Plaintiff complains because the trial court, after instructing the jury in the language of Vehicle Code section 275 added "... An intersection of streets which meet at a 45 degree angle is not an approximate right angle." Plaintiff urges that this instruction improperly told the jurors that as a matter of law there was no unmarked crosswalk at the subject intersection. Not so. There was conflicting evidence on the angle at which the two streets met; the court properly left that matter for the jury's determination. The instruction does no more than state the obvious--a 45-degree angle is not a 90-degree angle.

Lastly, plaintiff contends that the trial court erred in denying his motion for a new trial and his motion for judgment notwithstanding the verdict, both of which asserted that there was insufficient evidence to sustain the defense verdict. Both motions were argued and denied at the same hearing.

In denying the motion for a new trial, the court stated: "Well, the court is not convinced that the jury should have reached a different verdict. I [178 Cal.
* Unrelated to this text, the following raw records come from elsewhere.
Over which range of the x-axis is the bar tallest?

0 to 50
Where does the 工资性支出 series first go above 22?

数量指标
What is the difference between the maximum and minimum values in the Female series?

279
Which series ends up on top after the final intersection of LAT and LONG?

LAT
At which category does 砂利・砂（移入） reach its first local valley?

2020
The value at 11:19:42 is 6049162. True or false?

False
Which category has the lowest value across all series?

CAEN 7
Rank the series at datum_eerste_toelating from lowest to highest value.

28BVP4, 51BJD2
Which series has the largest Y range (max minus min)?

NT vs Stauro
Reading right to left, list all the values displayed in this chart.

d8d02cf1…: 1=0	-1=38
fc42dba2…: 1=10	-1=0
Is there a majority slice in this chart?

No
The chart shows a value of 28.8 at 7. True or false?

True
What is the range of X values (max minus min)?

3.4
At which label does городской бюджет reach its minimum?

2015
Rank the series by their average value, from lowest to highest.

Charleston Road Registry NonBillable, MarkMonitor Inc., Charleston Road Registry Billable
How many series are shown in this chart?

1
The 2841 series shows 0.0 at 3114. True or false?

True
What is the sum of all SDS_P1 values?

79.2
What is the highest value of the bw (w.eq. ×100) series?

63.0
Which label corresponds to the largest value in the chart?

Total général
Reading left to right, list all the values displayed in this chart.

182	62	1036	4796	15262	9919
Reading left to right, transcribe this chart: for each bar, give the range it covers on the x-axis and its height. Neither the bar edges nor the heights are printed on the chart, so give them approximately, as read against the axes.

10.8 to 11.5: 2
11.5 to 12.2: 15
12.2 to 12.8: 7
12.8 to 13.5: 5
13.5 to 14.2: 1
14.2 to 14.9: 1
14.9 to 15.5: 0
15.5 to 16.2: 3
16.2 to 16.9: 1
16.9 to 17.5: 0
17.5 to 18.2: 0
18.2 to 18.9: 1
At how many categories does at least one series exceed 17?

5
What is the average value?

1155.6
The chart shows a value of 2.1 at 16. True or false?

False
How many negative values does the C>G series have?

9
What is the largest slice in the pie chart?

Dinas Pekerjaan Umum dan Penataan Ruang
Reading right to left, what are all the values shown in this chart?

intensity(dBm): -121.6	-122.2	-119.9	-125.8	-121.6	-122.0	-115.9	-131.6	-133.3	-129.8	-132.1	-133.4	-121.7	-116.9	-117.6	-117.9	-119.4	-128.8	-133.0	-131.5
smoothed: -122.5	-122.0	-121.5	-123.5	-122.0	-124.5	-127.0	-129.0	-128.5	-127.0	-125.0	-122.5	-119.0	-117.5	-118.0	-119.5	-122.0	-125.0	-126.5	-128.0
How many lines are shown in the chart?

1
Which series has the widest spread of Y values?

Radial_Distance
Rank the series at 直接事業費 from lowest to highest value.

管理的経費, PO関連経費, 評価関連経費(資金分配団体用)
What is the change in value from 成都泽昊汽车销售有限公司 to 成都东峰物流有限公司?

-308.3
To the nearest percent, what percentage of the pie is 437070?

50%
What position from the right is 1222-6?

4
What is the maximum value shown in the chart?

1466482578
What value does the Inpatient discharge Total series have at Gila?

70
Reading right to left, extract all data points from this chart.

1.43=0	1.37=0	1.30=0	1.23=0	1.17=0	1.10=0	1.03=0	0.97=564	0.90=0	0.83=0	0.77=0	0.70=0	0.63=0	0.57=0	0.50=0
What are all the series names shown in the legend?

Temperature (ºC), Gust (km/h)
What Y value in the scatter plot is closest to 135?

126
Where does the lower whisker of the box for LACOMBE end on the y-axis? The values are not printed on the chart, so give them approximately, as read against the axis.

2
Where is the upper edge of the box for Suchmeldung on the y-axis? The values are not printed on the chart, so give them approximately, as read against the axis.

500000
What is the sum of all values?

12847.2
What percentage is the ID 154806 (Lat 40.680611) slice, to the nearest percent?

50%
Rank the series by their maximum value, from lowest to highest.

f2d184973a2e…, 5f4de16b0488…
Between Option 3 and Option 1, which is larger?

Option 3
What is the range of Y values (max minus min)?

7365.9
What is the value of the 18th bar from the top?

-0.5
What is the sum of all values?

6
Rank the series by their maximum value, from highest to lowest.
App. 3d 463] believe that the evidence that was presented was susceptible of the returned verdict. [¶] ... [T]here did not appear from what the court could see and hear any lack of evidence to support the defendant's position that he was not negligent. [¶] It looks very much to the court that the jury followed the instructions and listened carefully to the evidence." After rendering said ruling, the trial court then denied without comment the motion for judgment notwithstanding the verdict.

[6] When a trial court rules upon a motion for a new trial made upon the ground of insufficiency of the evidence, the judge is required to weigh the evidence and judge the credibility of witnesses. In so doing, the court may disbelieve witnesses and draw inferences contrary to those supporting the verdict. (Widener v. Pacific Gas & Electric Company (1977) 75 Cal. App. 3d 415, 440 [142 Cal. Rptr. 304].) Nonetheless, a new trial cannot be granted "... unless after weighing the evidence the court is convinced from the entire record, including reasonable inferences therefrom, that the court or jury clearly should have reached a different verdict or decision." (Code Civ. Proc., § 657, italics added.) [7] And denial of such motion will not be disturbed on appeal unless it is manifest that said ruling was an abuse of discretion (Windeler v. Scheers Jewelers (1978) 8 Cal. App. 3d 844, 852 [88 Cal. Rptr. 39].)

In support of his argument that the trial court erred in denying his motion for a new trial, plaintiff merely selectively points to portions of the evidence that might suggest that defendant was negligent in not having seen plaintiff earlier and that if he had, he [defendant] could have avoided the accident. That approach must fail.

In reviewing the trial court's exercise of its discretion, this court, unlike the trial court, does not weigh the evidence; our power begins and ends with a determination as to whether there is any substantial evidence, contradicted or uncontradicted, which will support the jury's verdict. (Charles D. Warner & Sons, Inc. v. Seilon Inc. (1974) 37 Cal. App. 3d 612, 617 [112 Cal. Rptr. 425].) [8] In view of that principle, it is apparent to us that there is substantial evidence to support the jury's finding that defendant was not negligent in that he did exercise due care in his driving, both in the time at which he saw plaintiff and the manner in which he responded by braking in an attempt to avoid an accident.

[9] Because we find substantial evidence to support the jury's verdict and thus no abuse of discretion in the denial of the motion for a new trial, a fortiori, there was no error in the denial of plaintiff's motion for judgment notwithstanding the verdict. (See Arthur v. Avon Inflatables Ltd. (1984) 156 Cal. App. 3d 401, 407-408 [203 Cal. Rptr. 1].) [178 Cal. App. 3d 464]

The judgment is affirmed.

Beach, J., and Gates, J., concurred.

FN 1. The reference to the statements of the unidentified female juror are, of course, hearsay, and thus of no evidentiary significance.